Reading What You Agree To
The most direct action any gamer can take is to read—or at minimum, research—the terms of service and EULA associated with any platform or service before committing financially. This is admittedly a significant ask. These documents are long, written in technical legal language, and rarely designed for readability. However, several resources exist to assist consumers.
The Electronic Frontier Foundation (EFF) regularly publishes analyses of terms of service agreements across major technology and gaming platforms. Legal summary services such as Terms of Service; Didn't Read (tosdr.org) provide plain-language breakdowns of what major platforms' agreements actually say. Taking thirty minutes to review a summary before subscribing to a new service or purchasing a digital title is a reasonable investment given the financial stakes.

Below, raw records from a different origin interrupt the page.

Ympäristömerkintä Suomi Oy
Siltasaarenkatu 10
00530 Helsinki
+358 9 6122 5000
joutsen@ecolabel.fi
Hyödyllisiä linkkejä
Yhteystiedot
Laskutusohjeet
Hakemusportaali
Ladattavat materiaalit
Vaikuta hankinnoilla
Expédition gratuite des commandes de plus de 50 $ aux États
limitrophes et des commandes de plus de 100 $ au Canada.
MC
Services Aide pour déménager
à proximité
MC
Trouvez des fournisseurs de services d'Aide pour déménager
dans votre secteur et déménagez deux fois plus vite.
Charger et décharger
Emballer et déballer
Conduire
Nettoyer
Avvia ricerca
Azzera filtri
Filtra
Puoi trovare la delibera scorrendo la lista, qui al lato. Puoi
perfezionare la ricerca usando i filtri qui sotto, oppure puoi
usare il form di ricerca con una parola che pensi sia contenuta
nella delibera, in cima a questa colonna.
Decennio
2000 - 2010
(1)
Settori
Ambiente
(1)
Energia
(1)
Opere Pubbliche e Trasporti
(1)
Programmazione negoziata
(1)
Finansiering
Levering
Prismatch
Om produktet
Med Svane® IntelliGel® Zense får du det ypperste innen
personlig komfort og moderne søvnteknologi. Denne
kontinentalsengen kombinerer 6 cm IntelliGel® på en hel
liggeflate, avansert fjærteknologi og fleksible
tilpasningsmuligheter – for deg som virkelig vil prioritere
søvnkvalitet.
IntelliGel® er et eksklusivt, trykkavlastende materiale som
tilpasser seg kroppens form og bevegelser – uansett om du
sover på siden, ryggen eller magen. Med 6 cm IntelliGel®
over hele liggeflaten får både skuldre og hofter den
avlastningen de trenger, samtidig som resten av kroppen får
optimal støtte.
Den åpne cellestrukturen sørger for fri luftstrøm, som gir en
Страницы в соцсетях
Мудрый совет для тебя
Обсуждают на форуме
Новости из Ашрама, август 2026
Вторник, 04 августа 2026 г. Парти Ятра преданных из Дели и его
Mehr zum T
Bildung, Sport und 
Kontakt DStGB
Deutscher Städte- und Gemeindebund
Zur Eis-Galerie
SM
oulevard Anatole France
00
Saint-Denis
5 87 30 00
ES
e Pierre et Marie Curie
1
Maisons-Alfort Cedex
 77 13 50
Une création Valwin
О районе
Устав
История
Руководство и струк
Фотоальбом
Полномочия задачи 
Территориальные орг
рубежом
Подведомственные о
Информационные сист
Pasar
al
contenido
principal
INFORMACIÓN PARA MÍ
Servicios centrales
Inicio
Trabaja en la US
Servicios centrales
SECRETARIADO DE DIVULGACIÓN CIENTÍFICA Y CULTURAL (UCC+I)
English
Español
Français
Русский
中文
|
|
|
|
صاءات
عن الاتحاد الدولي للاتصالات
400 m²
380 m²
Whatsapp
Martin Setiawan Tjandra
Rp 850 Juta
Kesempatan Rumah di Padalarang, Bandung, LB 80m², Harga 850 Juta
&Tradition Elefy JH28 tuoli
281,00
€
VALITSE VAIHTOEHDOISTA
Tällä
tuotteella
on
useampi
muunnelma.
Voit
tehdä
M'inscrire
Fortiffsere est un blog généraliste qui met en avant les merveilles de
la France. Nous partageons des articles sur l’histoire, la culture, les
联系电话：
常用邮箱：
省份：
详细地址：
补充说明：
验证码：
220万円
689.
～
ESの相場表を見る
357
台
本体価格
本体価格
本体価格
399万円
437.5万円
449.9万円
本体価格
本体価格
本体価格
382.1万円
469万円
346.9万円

Key questions to ask when reviewing any digital gaming agreement include: Under what circumstances can my account be terminated? What recourse do I have if it is? What happens to my purchased content if the platform shuts down? Does the service offer any form of game ownership transfer or offline access?
Advocating for Stronger Digital Consumer Protections
At Gamers Rights, we hold that consumers deserve legal protections commensurate with the real financial value of their digital purchases. The current regulatory environment has not kept pace with the shift from physical to digital media, and American gamers are bearing the cost of that gap.
We support the development of federal standards that would require digital platform operators to provide clear, accessible disclosure of licensing terms at the point of sale; establish minimum consumer protections in the event of platform shutdown, including refund rights or license transfer mechanisms; and limit the scope of account termination policies to ensure that consumers do not lose access to purchased content as a consequence of disputes unrelated to that content.
Until such protections exist, informed decision-making is your most effective tool. Know what you are buying. Know what you are subscribing to. And know that your voice—as a consumer and as a member of this community—has the power to shape what the gaming industry looks like for the next generation of players.